The Department of Mathematics is glad to announce that the project of Dr Sandeep Kumar Verma, Assistant Professor, titled “Investigation and development of wavelet transform and its applications in the framework of fractional Dunkl transform”, has been selected to be funded by DST, Govt. of India under SERB-SURE Scheme, securing an approved grant of 20.13 Lacs. Dr Sandeep Kumar Verma is the Principal Investigator of the project.
Title of the Project: Investigation and development of wavelet transform and its applications in the framework of fractional Dunkl transform
Approved Grant: 20.13 Lacs (As per university calculation)
Funded by: DST, Govt. of India under SERB-SURE Scheme
PI: Dr Sandeep Kumar Verma, Assistant Professor, Department of Mathematics
Project Summary: Dunkl operators are differential-difference operators associated with finite reflection groups in a Euclidean space. Dunkl transform is attracting widespread interest and giving us new perspectives on familiar topics from Harmonic Analysis and Partial Differential Equations. The fractional Dunkl transform (FRDT), which is introduced with one extra parameter, is the generalization of the well-known signal processing operations, such as the Fourier transform (FT), the fractional Fourier transform (FRFT), the Fresnel transform, Hankel transforms, fractional Hankel transforms, and the Dunkl transform. The FRDT will also find applications in the solution of optical systems, filter design, time-frequency analysis, and many others. The wavelet transforms (WT), which has had a growing importance in optics and signal processing, has been shown to be a successful tool for time-frequency analysis and image processing. It has found many applications in time-dependent frequency analysis of short-transient signals, data compression, optical correlators, sound analysis, representation of fractal aggregates, and many others.

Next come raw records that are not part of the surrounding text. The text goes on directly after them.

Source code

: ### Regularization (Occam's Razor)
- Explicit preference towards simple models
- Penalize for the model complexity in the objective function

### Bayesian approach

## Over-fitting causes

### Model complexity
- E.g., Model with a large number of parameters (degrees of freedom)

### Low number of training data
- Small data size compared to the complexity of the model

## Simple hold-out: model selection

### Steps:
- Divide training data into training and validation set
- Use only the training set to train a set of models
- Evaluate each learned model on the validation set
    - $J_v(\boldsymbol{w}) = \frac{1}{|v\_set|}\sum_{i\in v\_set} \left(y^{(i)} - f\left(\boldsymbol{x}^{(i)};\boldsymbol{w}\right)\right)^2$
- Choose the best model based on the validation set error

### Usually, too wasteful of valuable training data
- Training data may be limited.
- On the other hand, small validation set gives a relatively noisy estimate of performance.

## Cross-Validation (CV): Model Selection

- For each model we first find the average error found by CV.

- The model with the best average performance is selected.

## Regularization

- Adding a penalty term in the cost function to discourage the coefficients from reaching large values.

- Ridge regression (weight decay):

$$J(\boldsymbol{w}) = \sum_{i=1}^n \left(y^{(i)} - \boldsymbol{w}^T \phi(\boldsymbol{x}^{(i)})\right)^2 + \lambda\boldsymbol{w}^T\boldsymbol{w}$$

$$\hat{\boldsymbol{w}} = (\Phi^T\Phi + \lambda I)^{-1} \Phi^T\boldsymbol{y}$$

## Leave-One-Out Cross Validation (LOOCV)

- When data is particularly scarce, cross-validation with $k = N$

The fractional wavelet transforms (FRWT) based on the fractional Fourier transform, which generalizes the classical wavelet transform, has proven potentially useful for signal processing, data compression, pattern recognition, and computer graphics. Thus, fractional wavelet transform gives more flexibility for time-frequency analysis than the usual wavelet transforms. As a generalization of the WT, a novel fractional Dunkl wavelet transform (FRDWT) can combine the advantages of the WT and the FRDT, i.e., it will be a linear transformation without cross-term interference and will be capable of providing multiresolution analysis and representing signals in the fractional domain. Simultaneously, compared to the Dunkl transforms, FRDT is more flexible for its one extra degree of freedom and can be used frequently in time-frequency analysis and non-stationary signal processing. Inspired by the fractional wavelet transform (FRWT), we introduce the concept of the (FRDWT), combining the idea of FRDT and WT. The proposed transform will not only inherit the advantages of multiresolution analysis of the WT, but also will have the capability of signal representations in the fractional Dunkl transform domain. Compared with the existing WT, the fractional Dunkl wavelet transform can offer signal representations in the time-fractional-frequency plane in the FRDT domain.